Three platforms in my live run had no profile API at all. dev.to, mataroa, and pika.page all require you to open a browser and click through a settings page. You can automate almost everything across 19 platforms and still end up with a checklist item that only a human can close.

That observation motivated the whole profile sync subcommand. I had been updating my bio, avatar, and banner manually every time I tweaked the copy, which was stupid for the same reason any repeated manual task is stupid: it drifts. The bio on Bluesky would be a month behind the one on Mastodon. The avatar on Telegraph would be a PNG from a year back that predated the actual brand kit.

The fix: a single identity.json with a bio rich in keywords, a four link graph, and topic hashtags I wanted everywhere, plus a brand/ directory holding the canonical 400x400 avatar and 1500x500 banner pulled from @DevaBuilds. One source of truth.

The implementation splits into six adapter shapes:

  • Nine Mastodon instances: display_name, note, fields, avatar, header via the credentials update endpoint
  • Bluesky: actor.profile update plus blob upload for assets (the blob step is easy to miss if you only read the profile PUT docs)
  • Nostr: one kind 0 metadata event, shared key deduped so you do not blast the same event to every relay
  • Matrix: display name and avatar URL
  • prose.sh: overwrite _readme.md via the SSH publishing interface
  • Telegraph: editAccountInfo

The , only flag lets you target a subset: profile sync, only bluesky,mastodon when you just need to push a bio change without touching image assets.

23 hermetic tests cover the pure builder logic and dispatch routing. No live network in CI: the adapters get fakes that assert on the exact API calls made.

Live run results: 13 out of 15 API profiles updated and spot verified. Bluesky and Mastodon read back with the correct avatar and banner. Two failures:

Glasgow Social had login disabled at the instance level, so the Mastodon adapter could not authenticate. Nothing in the API response tells you this is a permanent policy versus a transient auth error. You get a 401 and have to go look at the instance manually.

Buttondown's newsletter PATCH is gated on a paid plan. The free tier gives you a newsletter but not the API endpoint to update your profile metadata. That one is surfaced as a known limitation; the adapter errors fast with a clear message.

What I would do differently: model the "no API, web UI only" case more explicitly in the platform registry.
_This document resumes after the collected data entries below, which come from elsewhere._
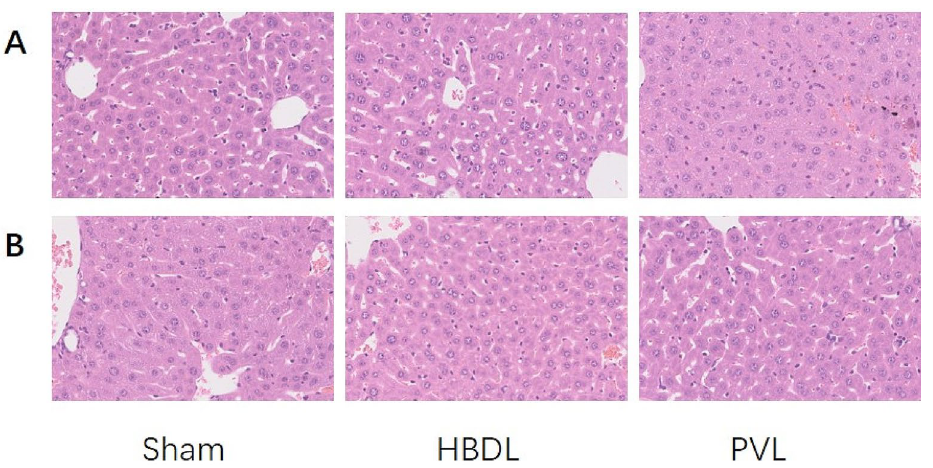
Figure 8. Observe the general liver histological changes caused by hilar biliary ligation or portal vein ligation by HE staining. The first day after operation ( A ); the first week after operation ( B ). (×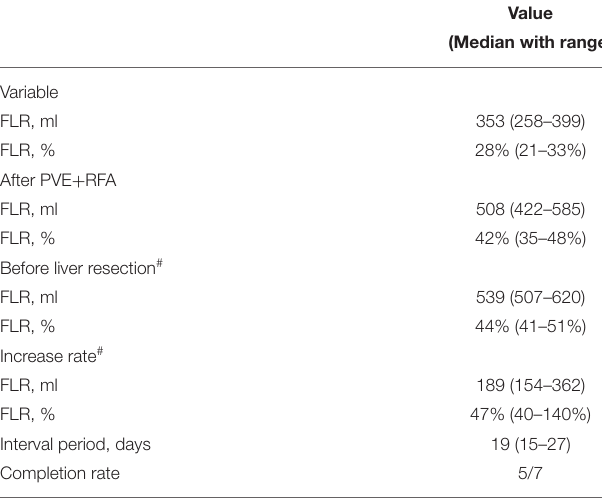
TABLE 3 | FLR changes before and after PVE +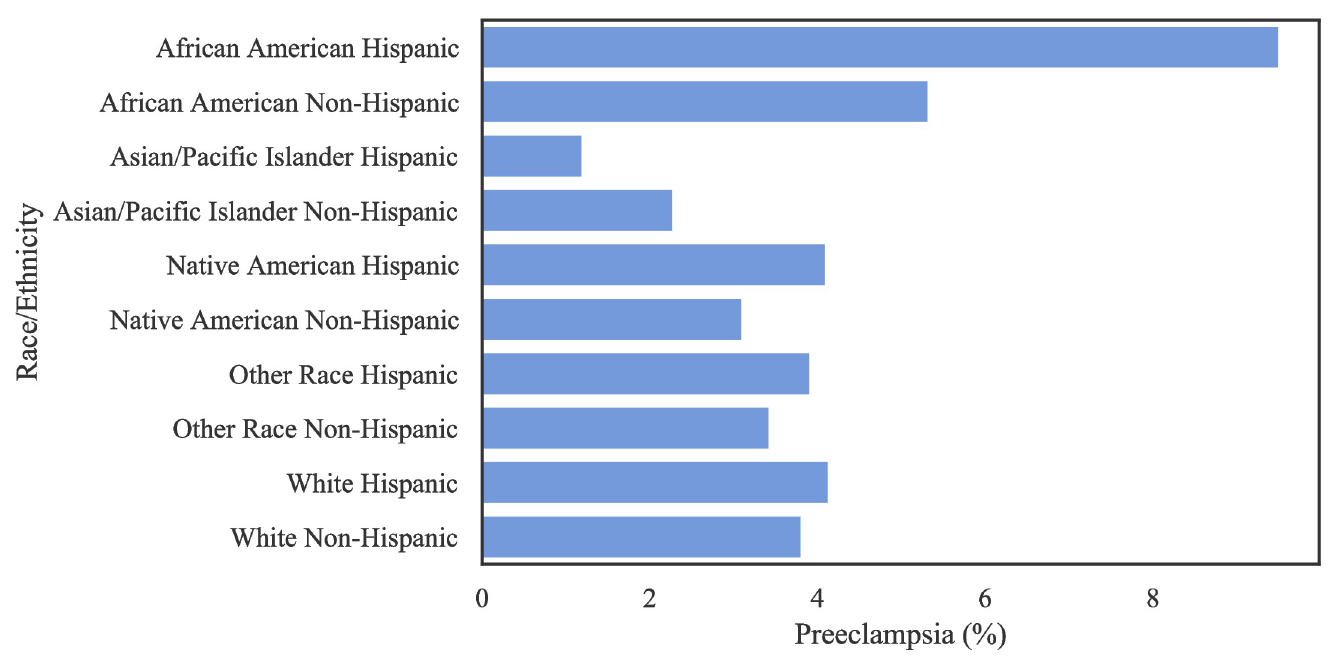
Fig 3. The rate of PE per race/ethnicity in the Texas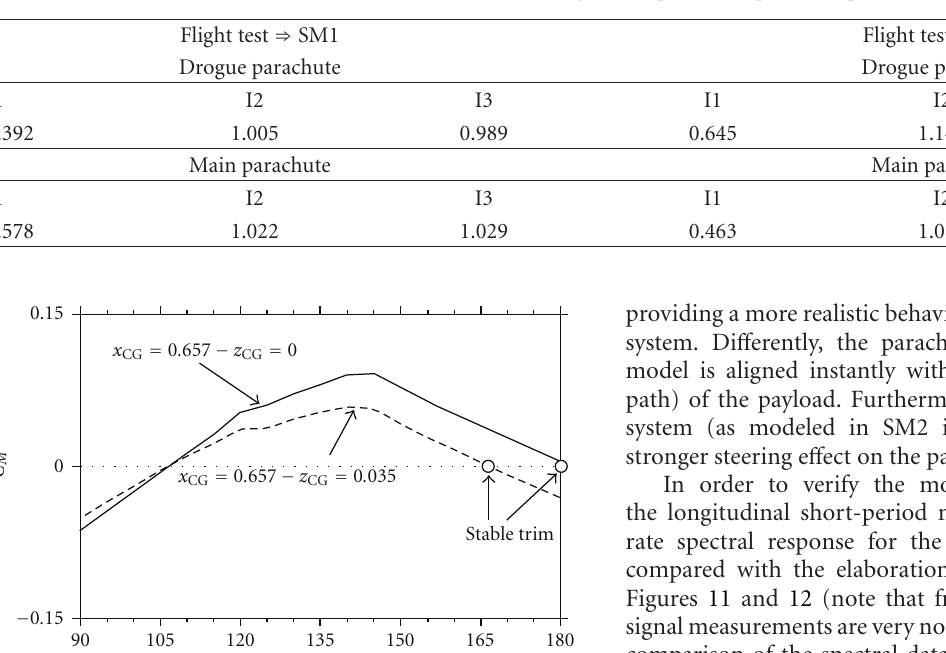
Table 2: The index of similarity for the pitch rate spectral response.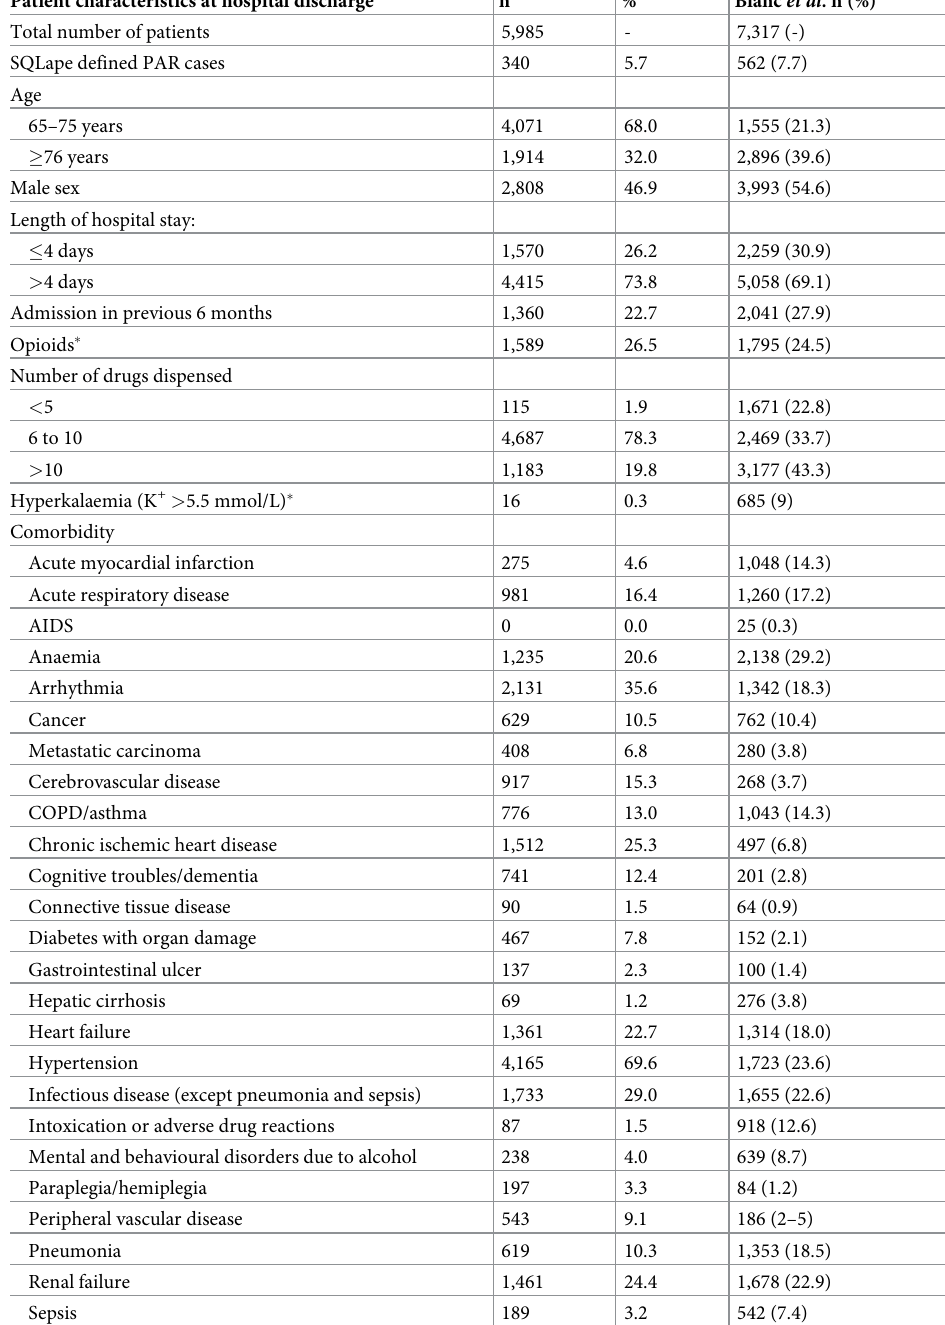
Table 1. Patient characteristics of the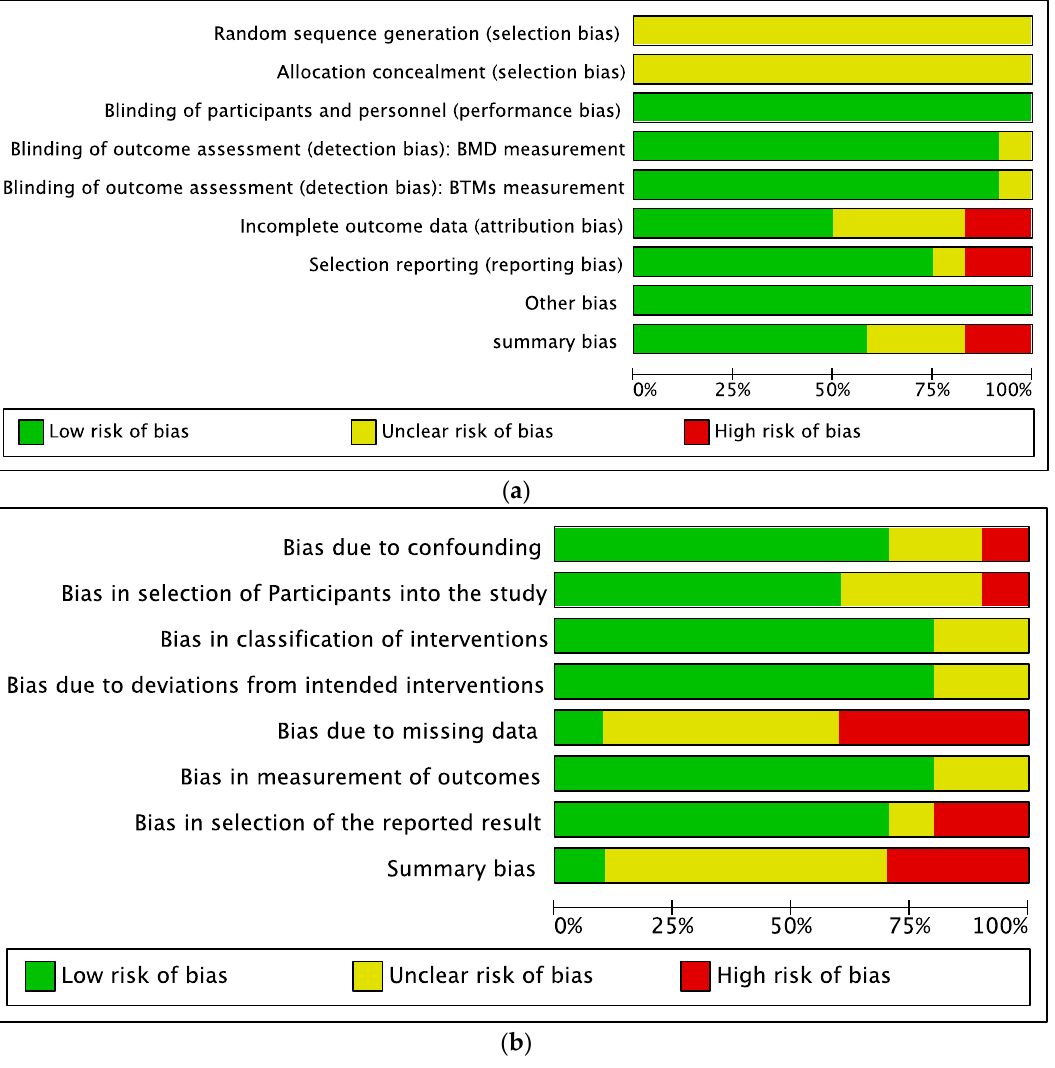
Figure 2. Quality assessment of the eligible studies. ( a ) Summary of the quality of the randomized controlled trials; ( b ) Summary of the quality of the nonrandomized trials.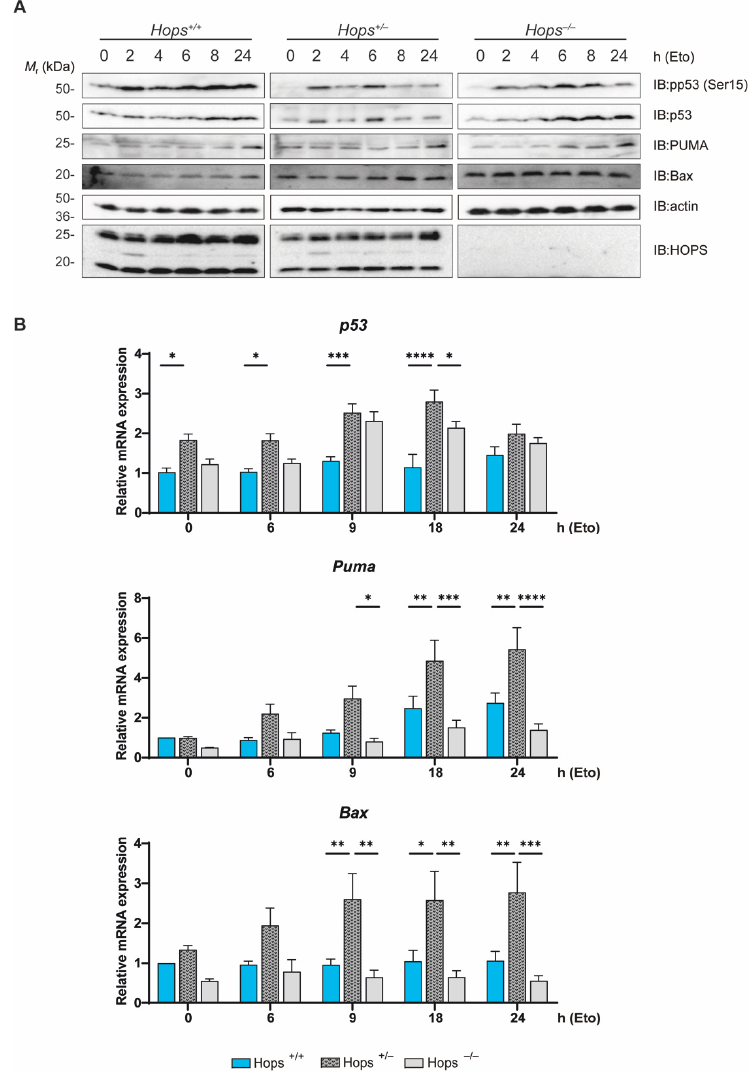
Figure 5. p53 transcriptional and non-transcriptional activation upon etoposide treatment. ( A ) Western blot analysis in Hops +/+ , Hops +/ − , and Hops − / − MEFs of p53 tumor-suppressor protein amount, phos- phorylation at Ser15 (p-p53 (Ser15)), Bax, and PUMA, following treatment at the indicated times. β - actin antibody was used as the loading control. The experiment was performed three times and representative panels are shown. ( B ) p53, PUMA, and BAX mRNA levels were analyzed by RT-PCR in cells treated as in A. The p -values were calculated by two-way ANOVA followed by Tukey's multiple-comparisons test. * p < 0.05, ** p < 0.01, *** p < 0.001, and **** p < 0.0001.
Right now dev.to, mataroa, and pika.page are documented in a comment. A better design has them as a first class platform type that surfaces directly when you run profile sync: "3 platforms require manual update, open these URLs." The current approach treats them as outside the tool, which means they stay invisible until you wonder why your dev.to bio looks stale.

The other thing: instance failures on Mastodon should be flagged separately from credential failures. Both are 401s but one is recoverable (rotate the token) and one is not (the instance is gone or login disabled). Worth adding a probe step that distinguishes them before the full sync run. Right now you only find out mid run.